Renewable energy, reliable revenue and growing income
Utilities are some of the best long-term options on the market. Not only do they run a reliable business model with a recurring revenue stream, but they also provide a handsome income.
Algonquin Power & Utilities (TSX:AQN)(NYSE:AQN) is one such example. Algonquin operates an all-renewable portfolio of facilities across Canada and the U.S. The company has taken aggressive stances toward expansion, which is in stark contrast to the stereotype view of utilities.
In other words, Algonquin is a stellar growth and income pick. Speaking of income, Algonquin offers a quarterly payout that currently works out to an appetizing 4.54% yield. This translates into a solid $1,135 income stream for a $25,000 investment.
If that isn’t enough, prospective investors should take note of the fact that Algonquin has provided generous annual upticks to its dividend going back years.
What makes Algonquin one of the best-discounted stocks to buy now? Despite the impressive portfolio of facilities and handsome income potential, Algonquin is trading down 14% year-to-date.
One order of passive income to go!
When it comes to recession-resistant businesses, food is the ultimate necessity. During the pandemic, grocers became must-have investments for every portfolio. Interestingly, the same can be said for fast-food stocks, such as Restaurant Brands International (TSX:QSR)(NYSE:QSR).
Restaurant Brands is the name behind the Burger King, Tim Hortons, and Popeyes Louisiana Kitchen brands.
Unlike grocery stocks, Restaurant Brands didn’t go into the pandemic with booming sales. The company had to adjust its business to account for dining room closures. Instead, Restaurant Brands focused on building out its mobile experience, including offering delivery service.
So far in 2021, Restaurant Brands has seen its stock drop approximately 10%. Again, much of that decline can be traced back to the pandemic, so there is both recovery and growth potential to be realized.
Another attractive point to consider is Restaurant Brands’ dividend. The stock provides a quarterly payout boasting a yield of 3.67%. To put that yield into context, a $30,000 investment in Restaurant Brands will provide a passive income stream of $1,100.
Ready for take-off — but can you handle the risk?

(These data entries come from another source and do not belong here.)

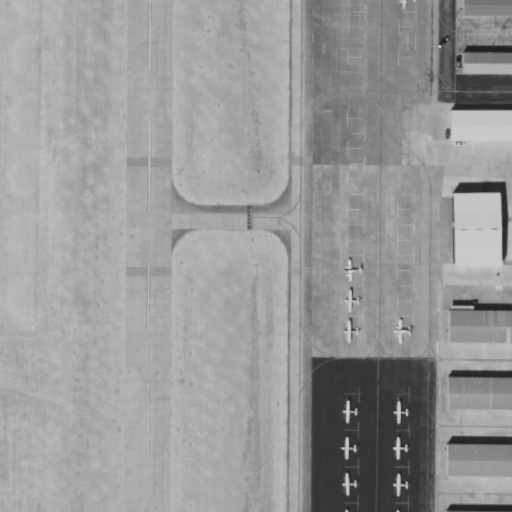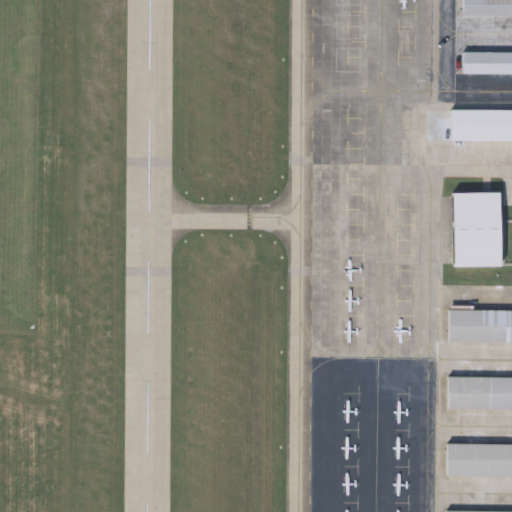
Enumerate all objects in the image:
building: (486, 7)
building: (487, 8)
building: (486, 62)
building: (487, 64)
building: (468, 124)
building: (469, 126)
airport taxiway: (222, 215)
building: (474, 229)
building: (477, 231)
airport: (255, 255)
airport runway: (151, 256)
airport apron: (368, 256)
building: (479, 325)
building: (481, 327)
building: (479, 392)
building: (480, 394)
building: (478, 459)
building: (479, 461)
building: (478, 511)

One final pick to consider investing in is Air Canada (TSX:AC). To be clear, I’m not particularly bullish on Air Canada at the moment, but long-term, the stock does have potential.

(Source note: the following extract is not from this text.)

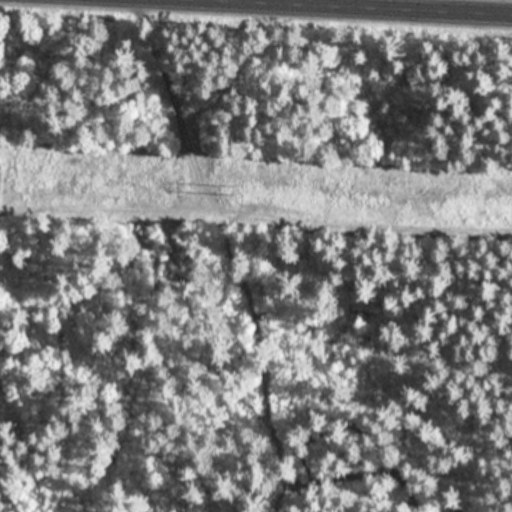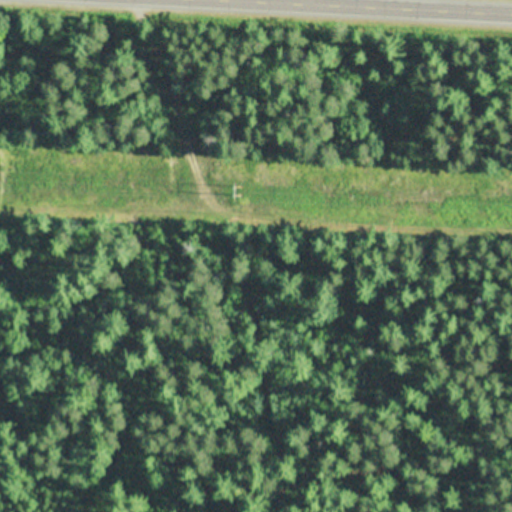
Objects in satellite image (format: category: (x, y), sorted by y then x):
road: (378, 6)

Air Canada no doubt suffered the most under the pandemic, as its entire business model is based on gathering people into confined spaces and flinging them across the globe, which is not exactly the best business to operate in during a pandemic!

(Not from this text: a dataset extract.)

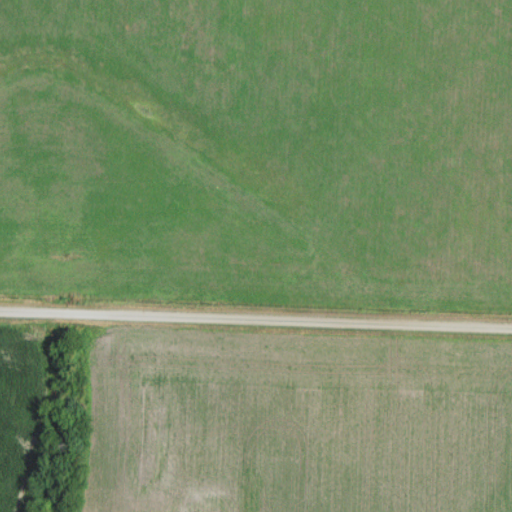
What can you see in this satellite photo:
road: (255, 316)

Now that markets are reopening, the potential for an air Canada recovery is there. Unfortunately, that recovery is not only just up to Air Canada’s execution but also relies on a slew of external factors too. Customers need to feel comfortable enough to travel. Rules and guidelines around traveling need to constantly be updated. Destination markets also need to open.
In short, there’s a lot of things that need to happen before Air Canada can return to being a profitable growth pick. That said, if you’re a long-term investor who sees the potential in buying Air Canada as one of the discounted stocks to buy for your portfolio, now could be a good time to act.
Air Canada is down just shy of 3% year to date, primarily due to the pandemic.
Finally, Investors with an appetite for risk should recall that prior to the pandemic, Air Canada was one of, if not the best-performing stock on the market over the prior decade.
Discounted stocks to buy exist, but will you buy them?
The market is full of opportunities. While the aforementioned discounted stocks are not without risk, they do represent unique options for investors looking to buy discounted stocks to buy.